We conclude that the word “resident” as used in T.C.A. § 26-206 refers to legal residence or domicile, rather than actual residence. It would be extremely harsh to hold that a pensioner absent from the state for purposes other than the establishment of a legal residence or domicile in another state would thereby lose the benefits of the exemptions allowed a resident of the state. The fact that Mr. Coke has an address in Scotsdale, Arizona does not render him a legal resident of that state. A determination of Mr. Coke’s domicile is essential to the proper application of T.C.A. § 26-206.
If Mr. Coke is domiciled in Tennessee the stay order should not have been issued because the pension payments would be exempt from garnishment. The administrators of the pension fund are before the court as garnishee only. That which is barred by direct attack, namely, subjecting these pension payments due a domiciliary of Tennessee to garnishment, may not be accomplished by injunction. T.C.A. § 26-206.
If Mr. Coke is not domiciled in Tennessee the stay order may or may not be valid. The contract or agreement between the pension fund and the beneficiaries thereunder is not in the record before this Court. There is no showing that the con*634tract was before the trial court. The test of the right of a judgment creditor to a judgment against a garnishee is the existence in the judgment debtor of a right to sue the garnishee and recover the sum or property sought to be subjected to garnishment. J. G. Mahan Motor Co. v. Lyle (1934), 167 Tenn. 193, 67 S.W.2d 745; Dickson v. Simpson (1938), 172 Tenn. 680, 113 S.W.2d 1190. Absent the contract between the debtor, Mr. Coke, and the garnishee pension fund, neither the trial court nor this Court can know the rights that Mr. Coke could have asserted against the garnishee. For these reasons also the injunction was improvidently granted.

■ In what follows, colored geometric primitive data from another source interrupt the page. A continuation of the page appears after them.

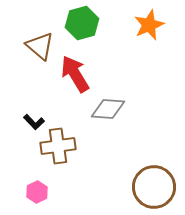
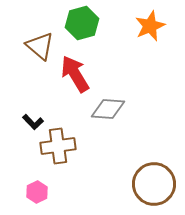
orange star: moved 1 px right, 1 px down
black L-shape: moved 1 px left
brown circle: moved 3 px up
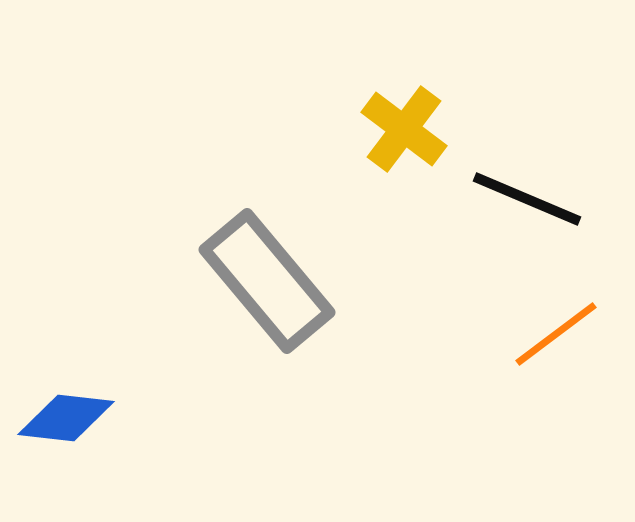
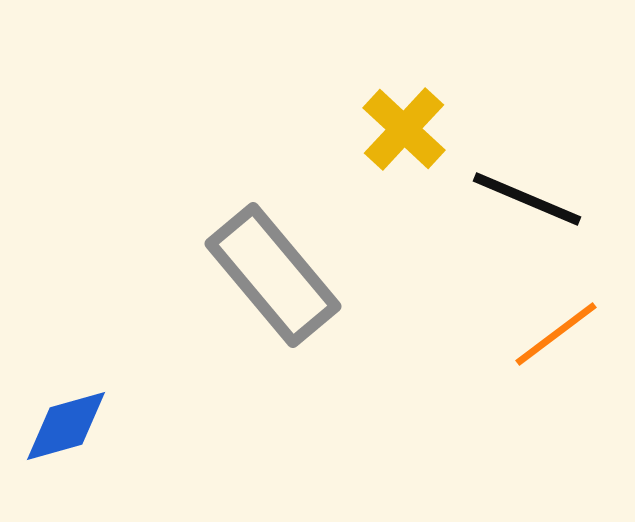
yellow cross: rotated 6 degrees clockwise
gray rectangle: moved 6 px right, 6 px up
blue diamond: moved 8 px down; rotated 22 degrees counterclockwise
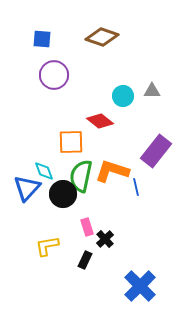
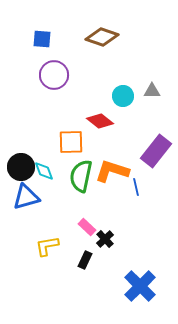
blue triangle: moved 1 px left, 9 px down; rotated 32 degrees clockwise
black circle: moved 42 px left, 27 px up
pink rectangle: rotated 30 degrees counterclockwise
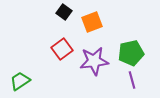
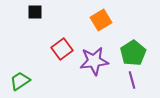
black square: moved 29 px left; rotated 35 degrees counterclockwise
orange square: moved 9 px right, 2 px up; rotated 10 degrees counterclockwise
green pentagon: moved 2 px right; rotated 20 degrees counterclockwise
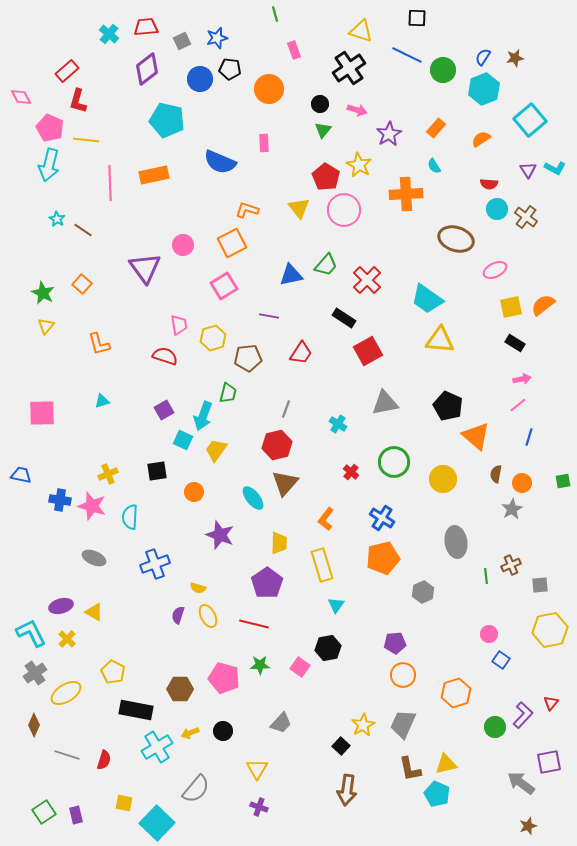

The petitions for certiorari are granted and the assignments of error are sustained. The judgment of the trial court is reversed and the injunction or stay order is dissolved. The garnishments levied are enforceable if the proof should establish that the judgment debtor, Thomas McKellar Coke, was not domiciled in the state of Tennessee on the dates that the garnishments were levied. Should the proof establish that on those dates Mr. Coke was domiciled in Tennessee, the garnishments will be dismissed. This lawsuit is remanded to the Circuit Court sitting in Shelby County, Tennessee for further proceedings as the law directs. The cost in this Court is adjudged against the complainant-respondent, Patti Ruth Coke.
NEARN, J., and THOMAS, Special Judge, concur.